Faces in the Cages — How US Policies Shaped the US-Mexico Border Crisis
Images of the children, separated from their parents and huddled in detention center cages at the US-Mexico border, have shocked the world. Verified reports of these children being denied basic necessities like blankets, soap and toothbrushes have escalated the global outcry. And detained adults are not faring any better, as recently released photos and videos show.
The current humanitarian emergency at the US southern border has grown out of a long, complex history. Even if the deeply divided US government came together in a determined effort to resolve the underlying problems, doing so would take time.
But as children continue to grow sick and even die in custody, and people of all ages endure undeniably inhumane conditions, the need for immediate action is clear.
Basic facts about the people being held in US border facilities
As of July 2019, there were over 80,000 men, women and children in detention at the US southern border. So who are they, and where did they come from?
Contrary to President Trump’s infamous remarks when he announced his presidential candidacy in 2015, most people arriving at the US-Mexico border are not rapists or drug smugglers.

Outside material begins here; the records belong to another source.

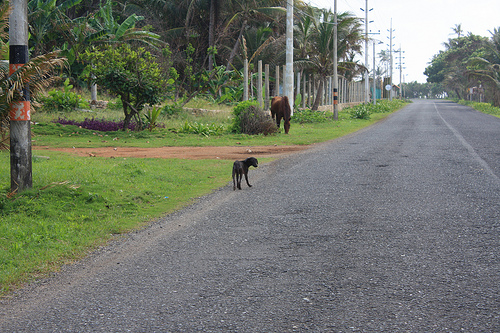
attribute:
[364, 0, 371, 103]
telephone pole — series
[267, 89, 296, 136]
horse — brown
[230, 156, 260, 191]
dog — black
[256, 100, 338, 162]
horse — grazing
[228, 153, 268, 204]
dog — black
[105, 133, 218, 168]
road — brown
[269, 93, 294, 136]
horse — grazing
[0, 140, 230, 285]
grass — green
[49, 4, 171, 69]
trees — palm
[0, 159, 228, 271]
green grass — short, growing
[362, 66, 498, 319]
road — dark grey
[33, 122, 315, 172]
path — dirt, leading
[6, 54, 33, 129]
sign — orange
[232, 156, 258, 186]
dog — black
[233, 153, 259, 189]
dog — small, black, walking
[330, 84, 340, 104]
sign — yellow, black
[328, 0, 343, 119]
pole — metal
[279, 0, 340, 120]
poles — white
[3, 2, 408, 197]
power poles — tall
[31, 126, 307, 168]
dirt road — brown, behind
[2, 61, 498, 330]
road — black, paved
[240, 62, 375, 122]
poles — wooden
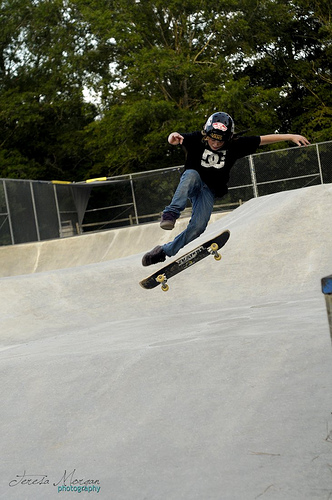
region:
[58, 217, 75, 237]
Grey trash can in the distance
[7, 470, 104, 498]
Teresa Morgan Photography copyright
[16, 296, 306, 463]
Grey concrete boarding area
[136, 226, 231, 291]
Black skateboard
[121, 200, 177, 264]
Black tennis shoes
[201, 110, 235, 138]
Black safety helmet with red logo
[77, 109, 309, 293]
Young boy performing board tricks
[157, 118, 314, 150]
Arms extended providing balance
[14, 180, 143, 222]
Chain link fence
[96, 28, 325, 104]
Green trees in background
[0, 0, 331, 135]
The sky is clear.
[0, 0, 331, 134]
The sky is white.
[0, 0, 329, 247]
Trees are in the background.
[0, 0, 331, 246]
The trees have leaves.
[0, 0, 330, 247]
The trees are green.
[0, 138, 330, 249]
A fence is in the background.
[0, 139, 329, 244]
The fence is gray.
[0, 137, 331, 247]
The fence is made of metal.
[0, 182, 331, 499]
The ground is gray.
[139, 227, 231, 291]
The skateboard is black.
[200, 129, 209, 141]
the boy's hair is blonde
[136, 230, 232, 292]
the skate board is black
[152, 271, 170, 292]
the back wheels on the skate board are yellow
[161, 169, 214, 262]
the boy's pants are blue jeans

In reality, the vast majority of people currently suffering inside the cages fall into two main groups. Many are Mexican migrant workers, most of them male. Seeking higher wages, they attempted to enter the US without documentation and were apprehended by Border Patrol agents.
The second main group of detainees is made up of a record number of asylum seekers, who either presented themselves at legal US ports of entry, or willingly surrendered to federal agents upon crossing the border. This group includes a great many women and families seeking an escape from violence-ravaged Central American countries, especially the “Northern Triangle” of Guatemala, El Salvador, and Honduras.